[start Quoted passage]
A couple of test updates are included:
* With this option [1,2], the kernel's altstack check becomes stringent.
The x86 sigaltstack test is ignorant about this. Adjust the test now.
This check was established [3] to ensure every AMX task's altstack is
sufficient (regardless of that option) [4].
* The AMX test wrongly fails on non-AMX machines. Fix the code to skip the
test instead.
The series is available in this repository:
git://github.com/intel/amx-linux.git selftest
[1] https://git.kernel.org/pub/scm/linux/kernel/git/torvalds/linux.git/tree/arch/x86/Kconfig#n2432
[2] https://git.kernel.org/pub/scm/linux/kernel/git/torvalds/linux.git/tree/Documentation/admin-guide/kernel-parameters.txt#n5676
[3] 3aac3ebea08f ("x86/signal: Implement sigaltstack size validation")
[4] 4b7ca609a33d ("x86/signal: Use fpu::__state_user_size for sigalt stack validation")
Chang S. Bae (2):
selftests/x86/signal: Adjust the test to the kernel's altstack check
selftests/x86/amx: Fix the test to avoid failure when AMX is
unavailable
tools/testing/selftests/x86/amx.c | 42 +++++++++++++++++------
tools/testing/selftests/x86/sigaltstack.c | 12 ++++++-
2 files changed, 42 insertions(+), 12 deletions(-)
[end Quoted passage]
[start Provided data]
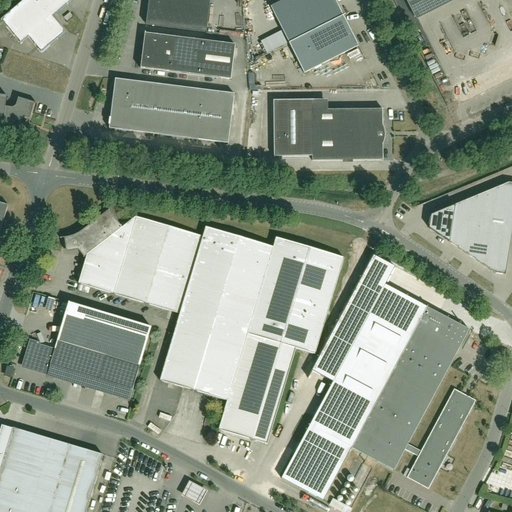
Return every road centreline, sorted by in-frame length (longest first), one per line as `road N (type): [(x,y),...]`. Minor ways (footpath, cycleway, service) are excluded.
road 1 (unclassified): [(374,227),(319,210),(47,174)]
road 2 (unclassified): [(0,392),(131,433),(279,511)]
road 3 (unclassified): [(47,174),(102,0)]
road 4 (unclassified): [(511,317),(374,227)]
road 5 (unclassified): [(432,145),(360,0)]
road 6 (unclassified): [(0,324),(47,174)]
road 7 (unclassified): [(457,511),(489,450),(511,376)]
[end Provided data]
[start Provided data]
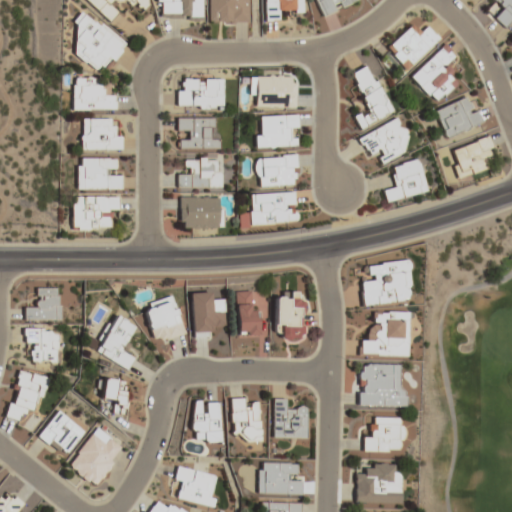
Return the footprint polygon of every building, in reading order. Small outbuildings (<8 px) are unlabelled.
[end Provided data]
### Given instruction 1
In the patch summary, how many files are changed in total?
### Given instruction 2
Reproduce the part of the patch summary starting at "This check was" and ending at "test instead.".
### Given instruction 3
Based on the patch summary, explain why the x86 sigaltstack test has to be adjusted.

### Exercise output 1
Two files are changed.

### Exercise output 2
This check was established [3] to ensure every AMX task's altstack is
sufficient (regardless of that option) [4].
* The AMX test wrongly fails on non-AMX machines. Fix the code to skip the
test instead.

### Exercise output 3
With the option cited in references [1] and [2], the kernel's altstack check becomes stringent. The x86 sigaltstack test is ignorant about this, so it is adjusted to match the kernel's check.